_JOB ITEM:_ Below is a listing. Output every line of it exactly.

⁂

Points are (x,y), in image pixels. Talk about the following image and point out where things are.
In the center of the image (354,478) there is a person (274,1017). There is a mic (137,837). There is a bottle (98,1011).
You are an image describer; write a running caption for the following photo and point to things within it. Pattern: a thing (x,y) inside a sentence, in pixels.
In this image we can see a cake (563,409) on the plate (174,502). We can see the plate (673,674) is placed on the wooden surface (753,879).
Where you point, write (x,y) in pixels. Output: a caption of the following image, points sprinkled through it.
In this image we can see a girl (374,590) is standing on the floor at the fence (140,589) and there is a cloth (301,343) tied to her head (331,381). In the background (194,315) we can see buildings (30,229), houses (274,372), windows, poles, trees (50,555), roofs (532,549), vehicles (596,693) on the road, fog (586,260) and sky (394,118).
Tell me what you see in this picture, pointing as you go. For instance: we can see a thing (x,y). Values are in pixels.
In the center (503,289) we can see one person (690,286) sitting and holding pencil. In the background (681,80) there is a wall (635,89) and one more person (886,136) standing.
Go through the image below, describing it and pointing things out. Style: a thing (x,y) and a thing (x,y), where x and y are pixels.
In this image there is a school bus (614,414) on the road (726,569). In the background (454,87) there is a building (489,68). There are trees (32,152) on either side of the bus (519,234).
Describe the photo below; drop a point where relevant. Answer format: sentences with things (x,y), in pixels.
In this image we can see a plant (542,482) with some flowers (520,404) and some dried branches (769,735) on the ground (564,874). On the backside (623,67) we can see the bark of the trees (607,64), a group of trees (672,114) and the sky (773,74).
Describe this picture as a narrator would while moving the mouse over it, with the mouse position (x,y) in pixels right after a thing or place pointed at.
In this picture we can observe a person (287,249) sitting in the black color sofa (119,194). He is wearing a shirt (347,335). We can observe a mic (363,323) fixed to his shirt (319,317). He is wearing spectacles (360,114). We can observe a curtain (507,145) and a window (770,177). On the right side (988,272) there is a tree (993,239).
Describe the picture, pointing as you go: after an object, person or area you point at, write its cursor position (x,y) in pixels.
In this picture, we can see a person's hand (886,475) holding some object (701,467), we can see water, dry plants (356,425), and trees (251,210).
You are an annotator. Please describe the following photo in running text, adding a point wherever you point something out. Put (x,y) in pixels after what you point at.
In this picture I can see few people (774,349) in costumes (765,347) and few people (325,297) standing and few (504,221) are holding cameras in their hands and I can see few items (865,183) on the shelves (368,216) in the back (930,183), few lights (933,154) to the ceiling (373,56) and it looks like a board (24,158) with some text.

⁂

_OUTPUT FOR THIS TASK:_
Points are (x,y), in image pixels. Talk about the following image and point out where things are.
In the center of the image (354,478) there is a person (274,1017). There is a mic (137,837). There is a bottle (98,1011).
You are an image describer; write a running caption for the following photo and point to things within it. Pattern: a thing (x,y) inside a sentence, in pixels.
In this image we can see a cake (563,409) on the plate (174,502). We can see the plate (673,674) is placed on the wooden surface (753,879).
Where you point, write (x,y) in pixels. Output: a caption of the following image, points sprinkled through it.
In this image we can see a girl (374,590) is standing on the floor at the fence (140,589) and there is a cloth (301,343) tied to her head (331,381). In the background (194,315) we can see buildings (30,229), houses (274,372), windows, poles, trees (50,555), roofs (532,549), vehicles (596,693) on the road, fog (586,260) and sky (394,118).
Tell me what you see in this picture, pointing as you go. For instance: we can see a thing (x,y). Values are in pixels.
In the center (503,289) we can see one person (690,286) sitting and holding pencil. In the background (681,80) there is a wall (635,89) and one more person (886,136) standing.
Go through the image below, describing it and pointing things out. Style: a thing (x,y) and a thing (x,y), where x and y are pixels.
In this image there is a school bus (614,414) on the road (726,569). In the background (454,87) there is a building (489,68). There are trees (32,152) on either side of the bus (519,234).
Describe the photo below; drop a point where relevant. Answer format: sentences with things (x,y), in pixels.
In this image we can see a plant (542,482) with some flowers (520,404) and some dried branches (769,735) on the ground (564,874). On the backside (623,67) we can see the bark of the trees (607,64), a group of trees (672,114) and the sky (773,74).
Describe this picture as a narrator would while moving the mouse over it, with the mouse position (x,y) in pixels right after a thing or place pointed at.
In this picture we can observe a person (287,249) sitting in the black color sofa (119,194). He is wearing a shirt (347,335). We can observe a mic (363,323) fixed to his shirt (319,317). He is wearing spectacles (360,114). We can observe a curtain (507,145) and a window (770,177). On the right side (988,272) there is a tree (993,239).
Describe the picture, pointing as you go: after an object, person or area you point at, write its cursor position (x,y) in pixels.
In this picture, we can see a person's hand (886,475) holding some object (701,467), we can see water, dry plants (356,425), and trees (251,210).
You are an annotator. Please describe the following photo in running text, adding a point wherever you point something out. Put (x,y) in pixels after what you point at.
In this picture I can see few people (774,349) in costumes (765,347) and few people (325,297) standing and few (504,221) are holding cameras in their hands and I can see few items (865,183) on the shelves (368,216) in the back (930,183), few lights (933,154) to the ceiling (373,56) and it looks like a board (24,158) with some text.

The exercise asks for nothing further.